Written task -
In the chicken strips thread, swap "crumbled" for "crumbed" and give the text again between "## buckytom (Apr" and "on the strips?", inclusive.

# Crumbed chicken strips with barbeque sauce



## Mouwa Luuli (Apr 21, 2013)

How do you prepare crumbed chicken strips with a barbeque sauce?


----------



## buckytom (Apr 22, 2013)

i'm not sure what crumbled chicken strips are, mou.

crumbled are small or shorter bits, and strips are longer pieces. can you describe them more for us?

does crumbled mean the coating on the strips?


----------



## GotGarlic (Apr 22, 2013)

I think the OP means breaded (crumbed) chicken - I've seen Snip and Kylie refer to it that way. 

Take three bowls. Put a cup of flour in one, two beaten eggs in the second,  and a cup of breadcrumbs in the third. You can season these, if you like, with salt, pepper,  and/or other herbs and spices.  Then take your chicken and coat it in each ingredient in the order above, shaking off any excess. Then you can bake the chicken at 425 degrees F for 15 minutes or brown it on both sides in a skillet with warmed oil. Hth.


----------



## jabbur (Apr 22, 2013)

Provided data -
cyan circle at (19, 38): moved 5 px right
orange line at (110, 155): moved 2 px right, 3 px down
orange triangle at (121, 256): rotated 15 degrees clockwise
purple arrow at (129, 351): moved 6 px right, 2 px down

Response to the task -
## buckytom (Apr 22, 2013)

i'm not sure what crumbed chicken strips are, mou.

crumbed are small or shorter bits, and strips are longer pieces. can you describe them more for us?

does crumbed mean the coating on the strips?